Perhaps look to central banks, which accumulated more gold than at any time in the past 55 years. It’s almost as if central banks were laying in stores for an expected coming storm. Some analysts see the bigger central bank gold-buying as delivering a pointed message – they don’t want to be too exposed to the US Dollar. Russia’s central bank had more than $150 billion of US Treasuries in 2012; today it’s around $2 billion, while its gold holdings have risen to more than 1,350 tonnes.

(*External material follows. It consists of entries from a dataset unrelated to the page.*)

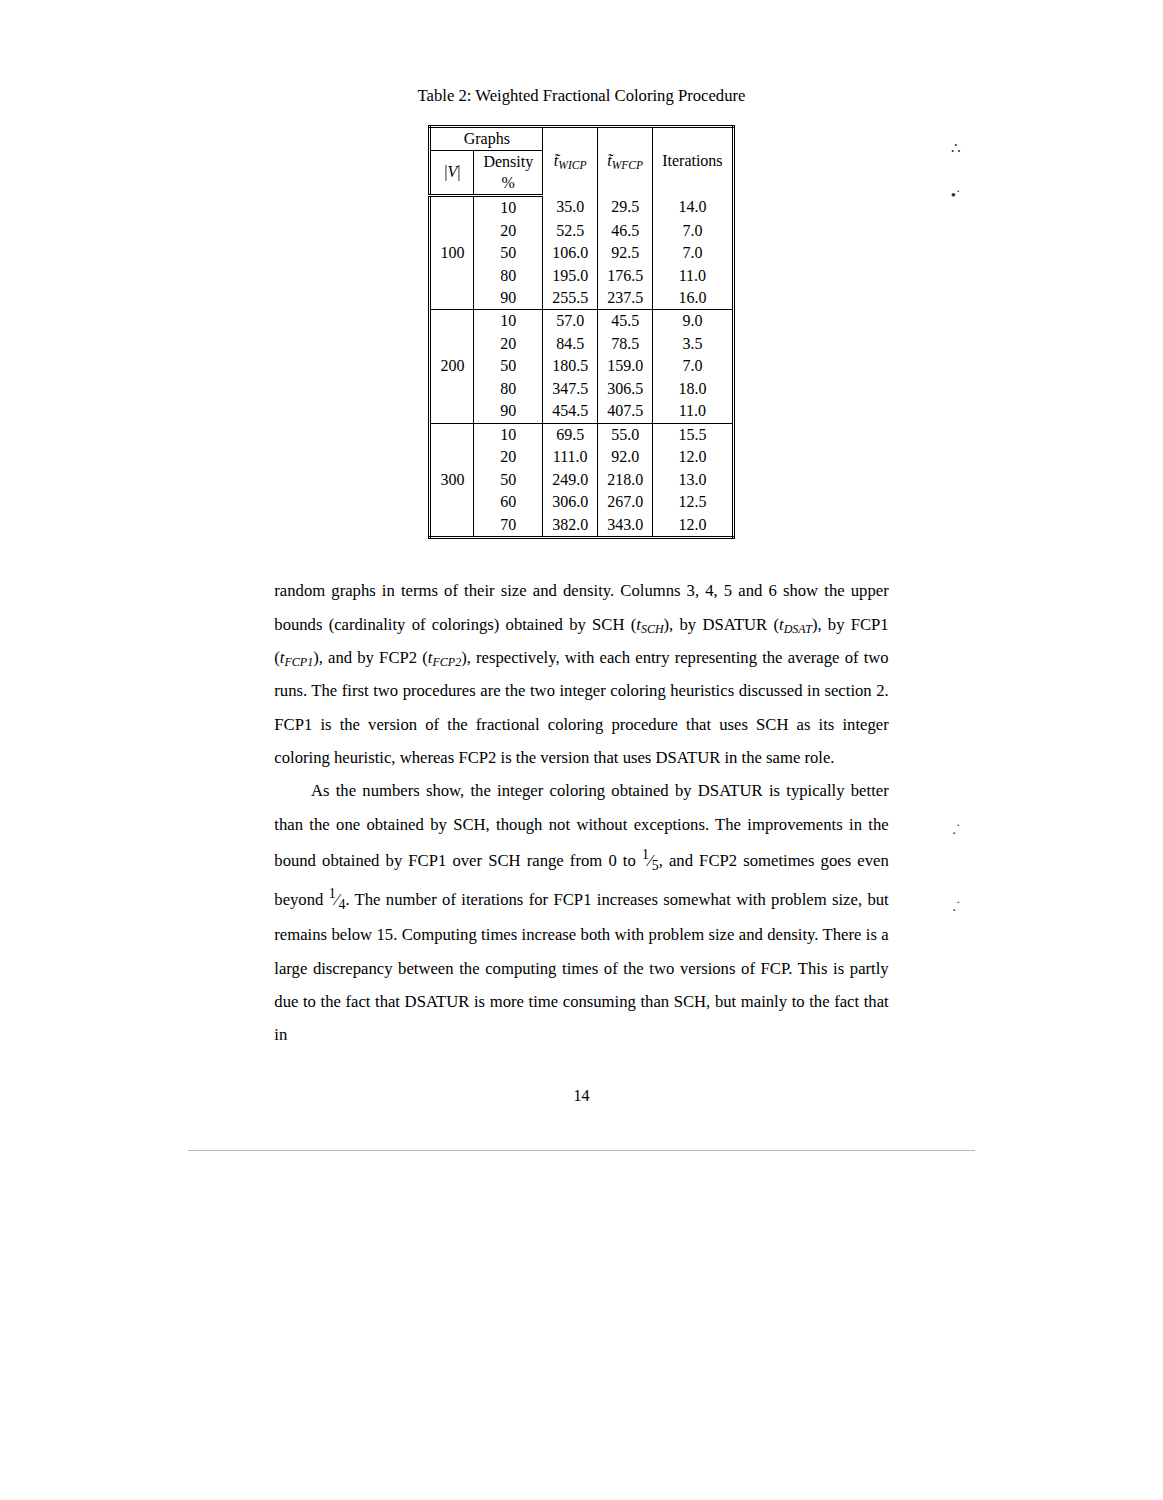∴
•˙
.˙
.˙
Table 2: Weighted Fractional Coloring Procedure
| Graphs | t̃ WICP | t̃ WFCP | Iterations |
| --- | --- | --- | --- |
| / V / | Density % |
| | 10 | 35.0 | 29.5 | 14.0 |
| | 20 | 52.5 | 46.5 | 7.0 |
| 100 | 50 | 106.0 | 92.5 | 7.0 |
| | 80 | 195.0 | 176.5 | 11.0 |
| | 90 | 255.5 | 237.5 | 16.0 |
| | 10 | 57.0 | 45.5 | 9.0 |
| | 20 | 84.5 | 78.5 | 3.5 |
| 200 | 50 | 180.5 | 159.0 | 7.0 |
| | 80 | 347.5 | 306.5 | 18.0 |
| | 90 | 454.5 | 407.5 | 11.0 |
| | 10 | 69.5 | 55.0 | 15.5 |
| | 20 | 111.0 | 92.0 | 12.0 |
| 300 | 50 | 249.0 | 218.0 | 13.0 |
| | 60 | 306.0 | 267.0 | 12.5 |
| | 70 | 382.0 | 343.0 | 12.0 |
random graphs in terms of their size and density. Columns 3, 4, 5 and 6 show the upper bounds (cardinality of colorings) obtained by SCH (tSCH), by DSATUR (tDSAT), by FCP1 (tFCP1), and by FCP2 (tFCP2), respectively, with each entry representing the average of two runs. The first two procedures are the two integer coloring heuristics discussed in section 2. FCP1 is the version of the fractional coloring procedure that uses SCH as its integer coloring heuristic, whereas FCP2 is the version that uses DSATUR in the same role.
As the numbers show, the integer coloring obtained by DSATUR is typically better than the one obtained by SCH, though not without exceptions. The improvements in the bound obtained by FCP1 over SCH range from 0 to 1⁄5, and FCP2 sometimes goes even beyond 1⁄4. The number of iterations for FCP1 increases somewhat with problem size, but remains below 15. Computing times increase both with problem size and density. There is a large discrepancy between the computing times of the two versions of FCP. This is partly due to the fact that DSATUR is more time consuming than SCH, but mainly to the fact that in
14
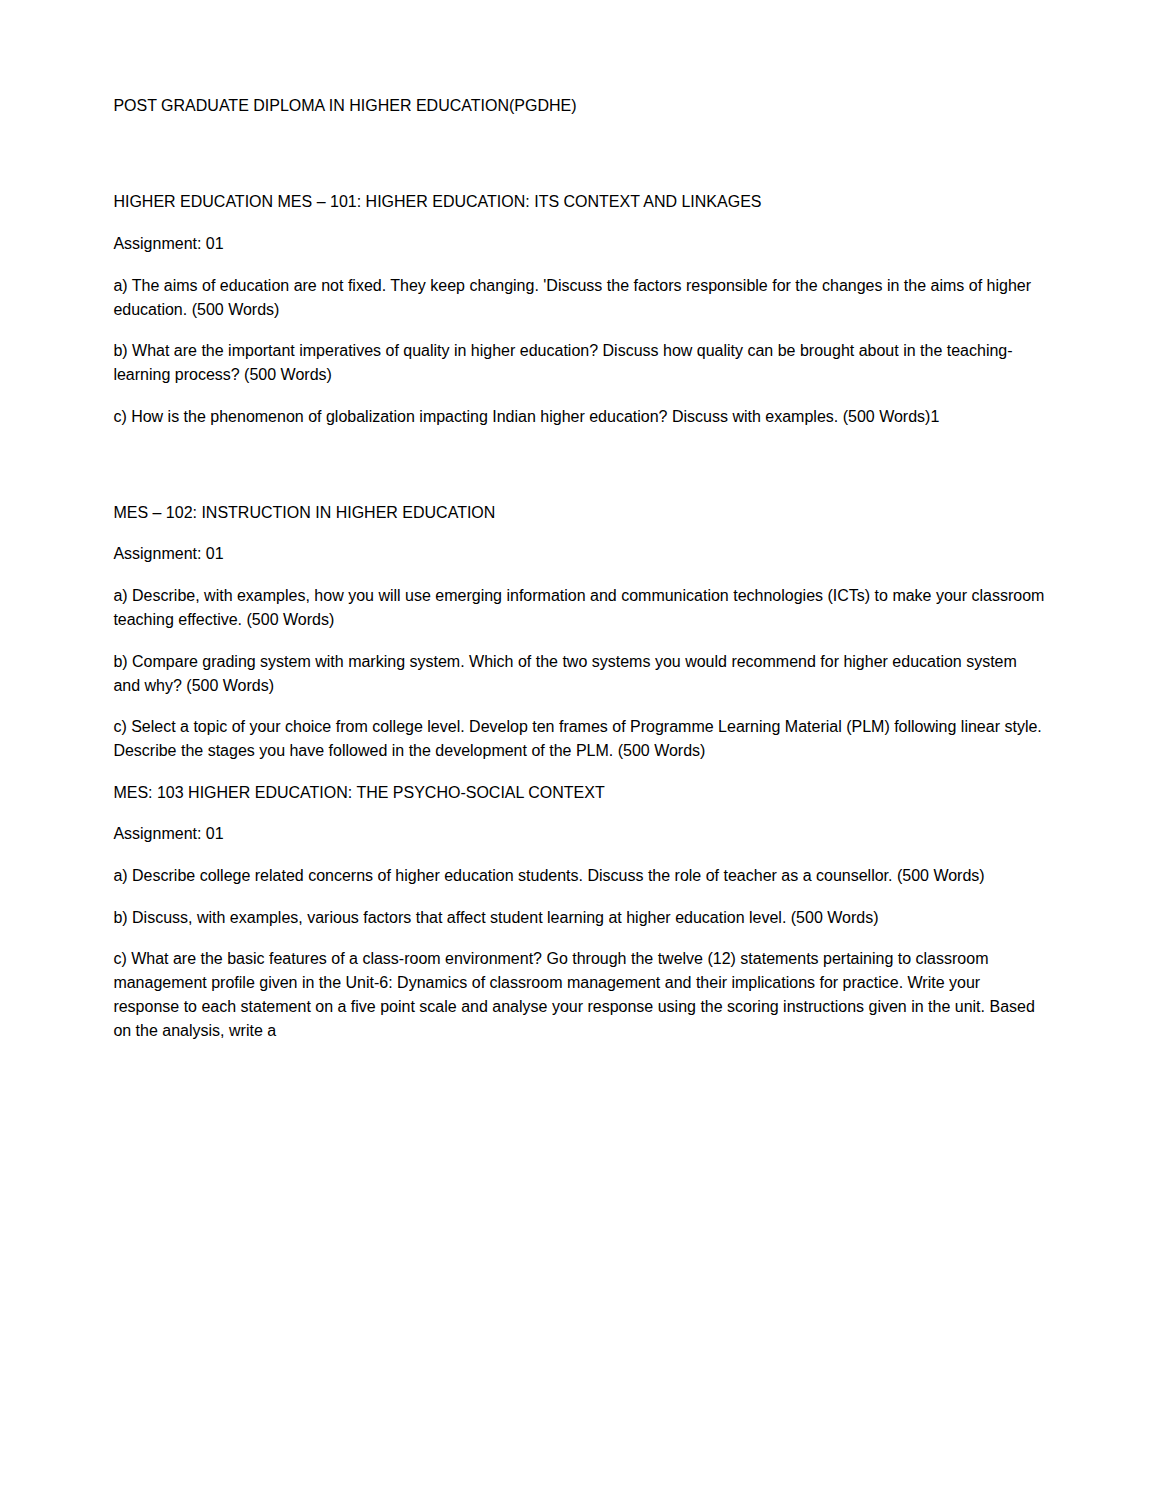POST GRADUATE DIPLOMA IN HIGHER EDUCATION(PGDHE)
HIGHER EDUCATION MES – 101: HIGHER EDUCATION: ITS CONTEXT AND LINKAGES
Assignment: 01
a) The aims of education are not fixed. They keep changing. 'Discuss the factors responsible for the changes in the aims of higher education. (500 Words)
b) What are the important imperatives of quality in higher education? Discuss how quality can be brought about in the teaching-learning process? (500 Words)
c) How is the phenomenon of globalization impacting Indian higher education? Discuss with examples. (500 Words)1
MES – 102: INSTRUCTION IN HIGHER EDUCATION
Assignment: 01
a) Describe, with examples, how you will use emerging information and communication technologies (ICTs) to make your classroom teaching effective. (500 Words)
b) Compare grading system with marking system. Which of the two systems you would recommend for higher education system and why? (500 Words)
c) Select a topic of your choice from college level. Develop ten frames of Programme Learning Material (PLM) following linear style. Describe the stages you have followed in the development of the PLM. (500 Words)
MES: 103 HIGHER EDUCATION: THE PSYCHO-SOCIAL CONTEXT
Assignment: 01
a) Describe college related concerns of higher education students. Discuss the role of teacher as a counsellor. (500 Words)
b) Discuss, with examples, various factors that affect student learning at higher education level. (500 Words)
c) What are the basic features of a class-room environment? Go through the twelve (12) statements pertaining to classroom management profile given in the Unit-6: Dynamics of classroom management and their implications for practice. Write your response to each statement on a five point scale and analyse your response using the scoring instructions given in the unit. Based on the analysis, write a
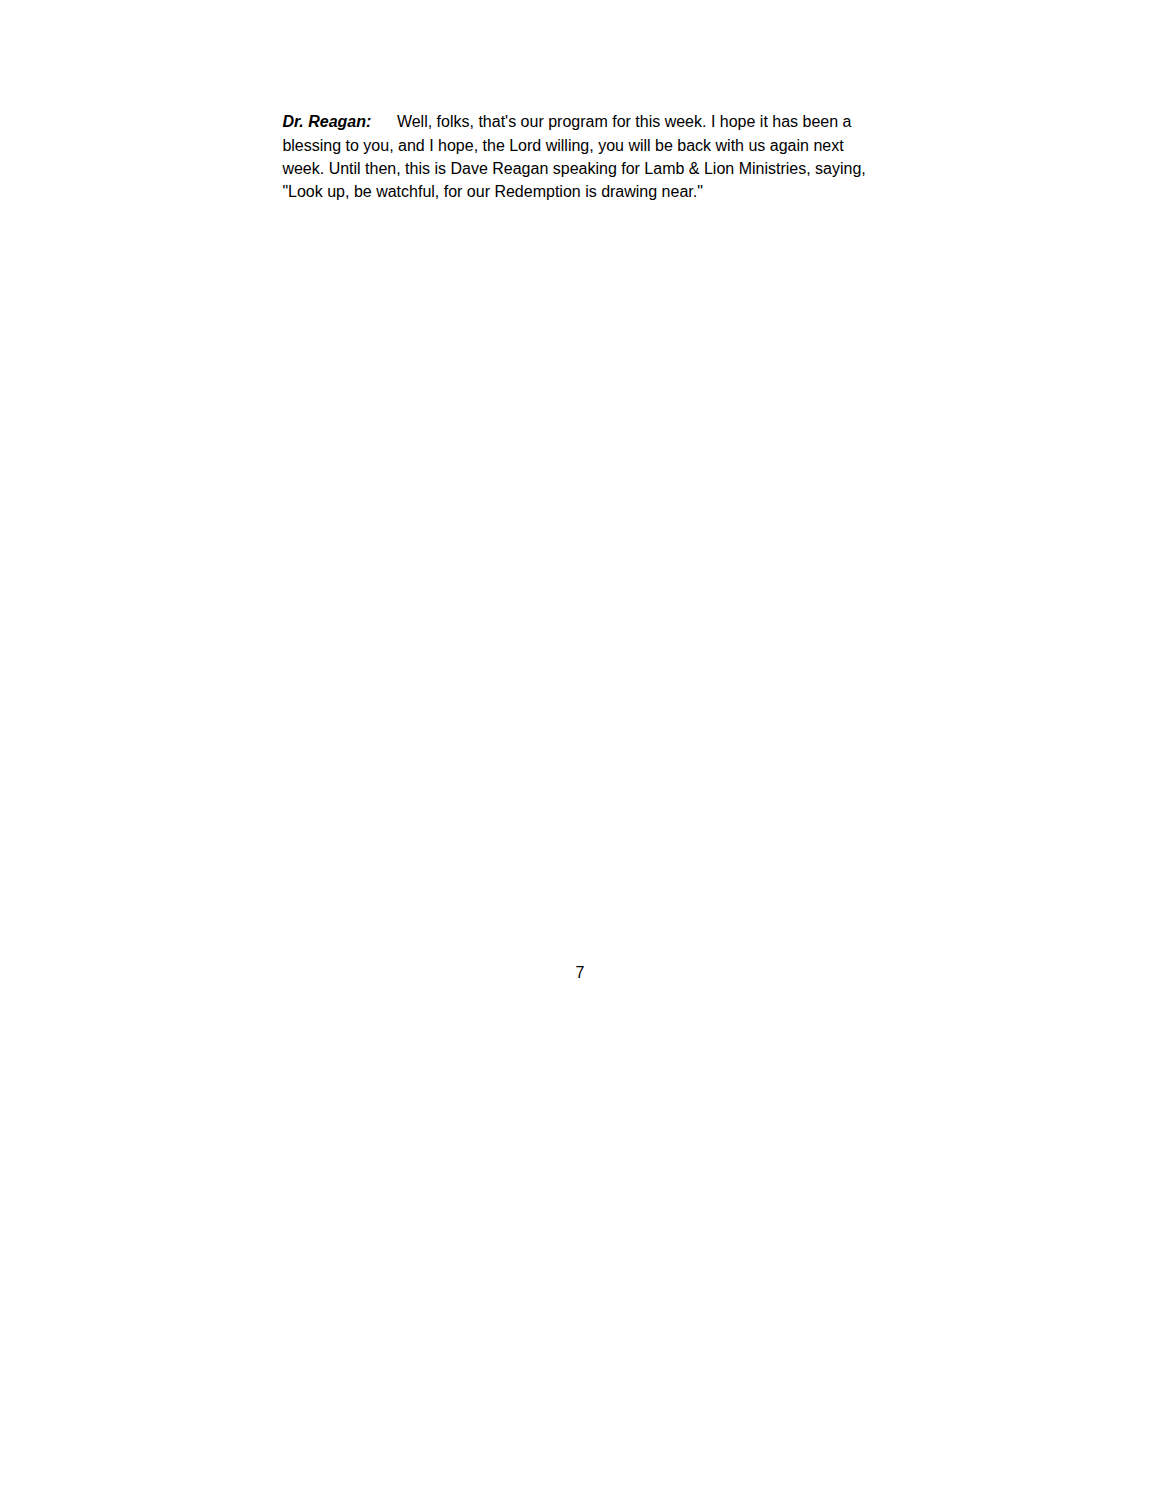Dr. Reagan: Well, folks, that's our program for this week. I hope it has been a blessing to you, and I hope, the Lord willing, you will be back with us again next week. Until then, this is Dave Reagan speaking for Lamb & Lion Ministries, saying, "Look up, be watchful, for our Redemption is drawing near."
7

And while most other asset classes nose-dived last year, gold held onto, and even managed to increase, gains achieved in earlier years. In US Dollar terms the gold price in early January 2022 was $1,795.19 an ounce; on 1 January this year it was $1,823.70, a modest gain of almost 1.6%. In Pound Sterling terms the gain over the same period was even more marked, at 14.5%. This was a remarkable achievement, given that the US Federal Reserve pushed interest rates to their highest level for 15 years, to a range of 4.25%-4.5%, strengthening the Dollar. A stronger Dollar usually tends to depress gold prices; so the question is, what might the gold price have been if the Dollar had not been so strong? That counter-factual is obviously impossible to answer.
When might the Fed end its rate hikes? Not this year if it’s true to its word from last December; it will continue to raise rates to around 5%-5.25%. The earliest we can currently expect rates to fall is in 2024.